France Has Its Very Own Anti-Trump Movement
Protests against Donald Trump’s election to President of the United States continue to spread. Trump has accentuated the divide between the Democratic and Republican parties, but he has also created deep fractures within the parties themselves. Meanwhile, young people, many of whom did not even vote, have vowed to continue to protest. They plan to stage a massive demonstration in Washington D.C. on January 20, the day Donald Trump will take the Oath of Office.
Given, the United States’ dominant position on the world scene, the ‘Trump protest’ phenomenon has spread across the Atlantic Ocean. It’s no surprise that it has found a receptive audience in France. French youth have held their meetings in bars, set up Facebook pages and Twitter accounts, and launched their very own anti-Trump movement. Voilà, “Paris Against Trump.” Berlin and London also organized marches in conjunction with Paris, Washington, and New York on November 19.
Many French youth were shocked. They got together with some Americans in Paris and promptly attracted a variety of small groups that did not know each other. The one thing they had in common was anger at the result of the American presidential election. As for the big question, why even protest Trump in France, organizers say that they want to remind the French that this election has consequences for the whole world—not just in the United States.
Several thousands are expected to join the rally in Paris. On January 20, the French anti-Trump movement plans to coordinate marches with their “colleagues” in the United States. The protests could also spread to the rest of France. The idea behind the protests is to not “leave Americans having to deal with him alone.”

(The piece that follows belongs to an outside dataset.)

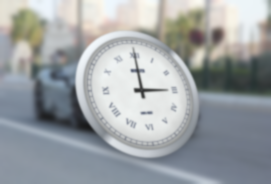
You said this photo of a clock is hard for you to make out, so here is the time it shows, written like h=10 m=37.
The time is h=3 m=0
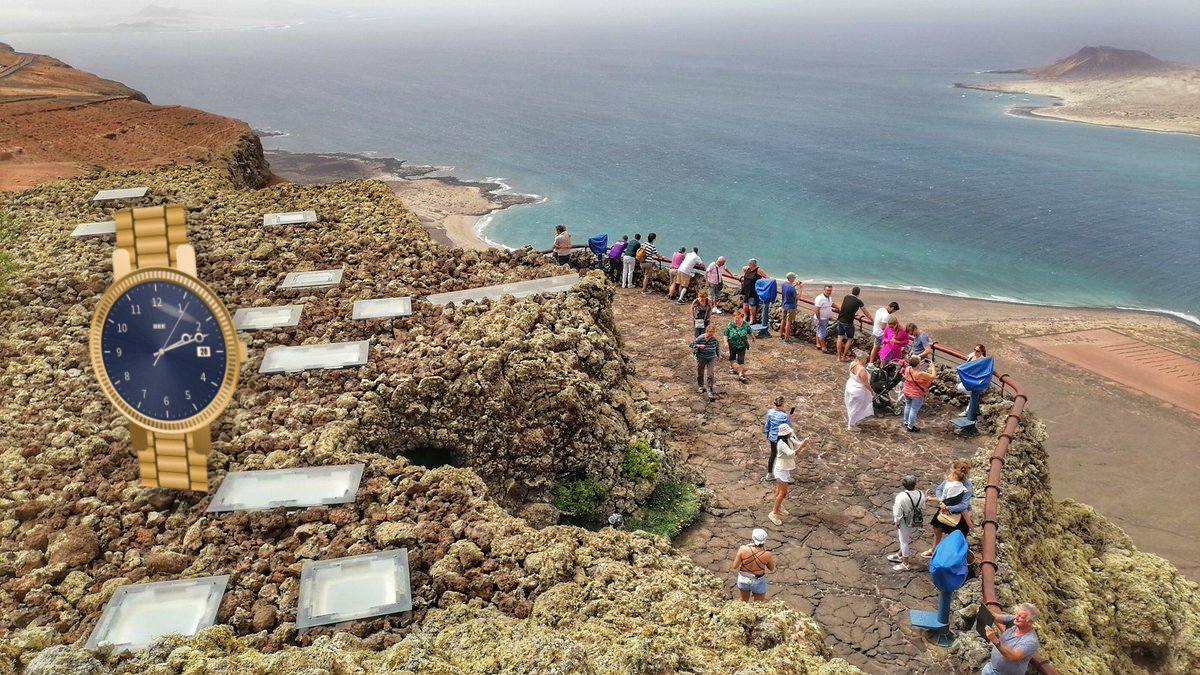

There’s something unusual about the anti-Trump protests. They are happening long before the inauguration. Generally, protesters waited until the actual inauguration day to stage demonstrations. In 1973, there were protests in Washington as well as Los Angeles and…Paris. So, the anti-Trump movement in Paris has a historical precedent. (Source: “The Gathering Storm of Protest Against Trump,” The New Yorker, November 17, 2016.)